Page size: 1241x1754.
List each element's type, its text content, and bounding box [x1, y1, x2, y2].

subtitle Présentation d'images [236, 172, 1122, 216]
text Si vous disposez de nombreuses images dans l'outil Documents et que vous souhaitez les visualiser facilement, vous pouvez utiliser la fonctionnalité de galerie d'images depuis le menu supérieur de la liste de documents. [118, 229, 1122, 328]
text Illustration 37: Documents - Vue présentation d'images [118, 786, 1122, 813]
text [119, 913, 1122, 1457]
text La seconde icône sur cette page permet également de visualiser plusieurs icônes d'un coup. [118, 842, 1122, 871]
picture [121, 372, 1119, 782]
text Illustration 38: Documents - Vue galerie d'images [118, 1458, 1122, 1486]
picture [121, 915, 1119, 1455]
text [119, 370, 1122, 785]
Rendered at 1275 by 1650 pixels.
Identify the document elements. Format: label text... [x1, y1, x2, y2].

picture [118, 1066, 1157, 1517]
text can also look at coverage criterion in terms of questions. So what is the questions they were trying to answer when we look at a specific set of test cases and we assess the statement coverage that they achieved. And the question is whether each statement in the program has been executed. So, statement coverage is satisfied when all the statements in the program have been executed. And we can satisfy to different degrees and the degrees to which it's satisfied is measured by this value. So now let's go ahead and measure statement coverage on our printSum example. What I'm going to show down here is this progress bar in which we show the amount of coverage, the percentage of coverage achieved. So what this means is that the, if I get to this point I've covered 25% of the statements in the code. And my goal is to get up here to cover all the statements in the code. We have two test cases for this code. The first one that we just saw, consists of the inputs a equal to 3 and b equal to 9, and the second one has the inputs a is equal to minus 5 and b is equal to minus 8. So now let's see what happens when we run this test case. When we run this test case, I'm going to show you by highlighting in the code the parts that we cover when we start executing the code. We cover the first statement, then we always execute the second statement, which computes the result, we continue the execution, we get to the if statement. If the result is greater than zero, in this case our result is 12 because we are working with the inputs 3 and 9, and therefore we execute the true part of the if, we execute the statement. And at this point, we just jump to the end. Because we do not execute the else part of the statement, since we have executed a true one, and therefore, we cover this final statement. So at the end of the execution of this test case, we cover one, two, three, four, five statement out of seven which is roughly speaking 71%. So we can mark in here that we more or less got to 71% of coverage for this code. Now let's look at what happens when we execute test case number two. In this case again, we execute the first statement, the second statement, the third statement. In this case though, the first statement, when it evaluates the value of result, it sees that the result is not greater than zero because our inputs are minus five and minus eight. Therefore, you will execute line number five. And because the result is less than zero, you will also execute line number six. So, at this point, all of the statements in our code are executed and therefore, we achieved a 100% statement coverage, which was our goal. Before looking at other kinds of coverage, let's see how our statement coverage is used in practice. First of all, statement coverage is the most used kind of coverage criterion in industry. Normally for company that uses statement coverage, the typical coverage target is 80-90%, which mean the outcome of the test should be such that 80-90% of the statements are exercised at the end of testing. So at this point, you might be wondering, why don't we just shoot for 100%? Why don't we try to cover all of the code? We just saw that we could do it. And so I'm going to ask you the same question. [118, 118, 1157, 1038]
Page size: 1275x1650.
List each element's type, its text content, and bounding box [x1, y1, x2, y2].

-*-*-

Job - Extract every line of the data above exactly as it appears, from the first line to the last.

Correct answer -
Page size: 1241x1754.
List each element's type, its text content, and bounding box [x1, y1, x2, y2].

subtitle Présentation d'images [236, 172, 1122, 216]
text Si vous disposez de nombreuses images dans l'outil Documents et que vous souhaitez les visualiser facilement, vous pouvez utiliser la fonctionnalité de galerie d'images depuis le menu supérieur de la liste de documents. [118, 229, 1122, 328]
text Illustration 37: Documents - Vue présentation d'images [118, 786, 1122, 813]
text [119, 913, 1122, 1457]
text La seconde icône sur cette page permet également de visualiser plusieurs icônes d'un coup. [118, 842, 1122, 871]
picture [121, 372, 1119, 782]
text Illustration 38: Documents - Vue galerie d'images [118, 1458, 1122, 1486]
picture [121, 915, 1119, 1455]
text [119, 370, 1122, 785]
Rendered at 1275 by 1650 pixels.
Identify the document elements. Format: label text... [x1, y1, x2, y2].

picture [118, 1066, 1157, 1517]
text can also look at coverage criterion in terms of questions. So what is the questions they were trying to answer when we look at a specific set of test cases and we assess the statement coverage that they achieved. And the question is whether each statement in the program has been executed. So, statement coverage is satisfied when all the statements in the program have been executed. And we can satisfy to different degrees and the degrees to which it's satisfied is measured by this value. So now let's go ahead and measure statement coverage on our printSum example. What I'm going to show down here is this progress bar in which we show the amount of coverage, the percentage of coverage achieved. So what this means is that the, if I get to this point I've covered 25% of the statements in the code. And my goal is to get up here to cover all the statements in the code. We have two test cases for this code. The first one that we just saw, consists of the inputs a equal to 3 and b equal to 9, and the second one has the inputs a is equal to minus 5 and b is equal to minus 8. So now let's see what happens when we run this test case. When we run this test case, I'm going to show you by highlighting in the code the parts that we cover when we start executing the code. We cover the first statement, then we always execute the second statement, which computes the result, we continue the execution, we get to the if statement. If the result is greater than zero, in this case our result is 12 because we are working with the inputs 3 and 9, and therefore we execute the true part of the if, we execute the statement. And at this point, we just jump to the end. Because we do not execute the else part of the statement, since we have executed a true one, and therefore, we cover this final statement. So at the end of the execution of this test case, we cover one, two, three, four, five statement out of seven which is roughly speaking 71%. So we can mark in here that we more or less got to 71% of coverage for this code. Now let's look at what happens when we execute test case number two. In this case again, we execute the first statement, the second statement, the third statement. In this case though, the first statement, when it evaluates the value of result, it sees that the result is not greater than zero because our inputs are minus five and minus eight. Therefore, you will execute line number five. And because the result is less than zero, you will also execute line number six. So, at this point, all of the statements in our code are executed and therefore, we achieved a 100% statement coverage, which was our goal. Before looking at other kinds of coverage, let's see how our statement coverage is used in practice. First of all, statement coverage is the most used kind of coverage criterion in industry. Normally for company that uses statement coverage, the typical coverage target is 80-90%, which mean the outcome of the test should be such that 80-90% of the statements are exercised at the end of testing. So at this point, you might be wondering, why don't we just shoot for 100%? Why don't we try to cover all of the code? We just saw that we could do it. And so I'm going to ask you the same question. [118, 118, 1157, 1038]
Page size: 1275x1650.
List each element's type, its text content, and bounding box [x1, y1, x2, y2].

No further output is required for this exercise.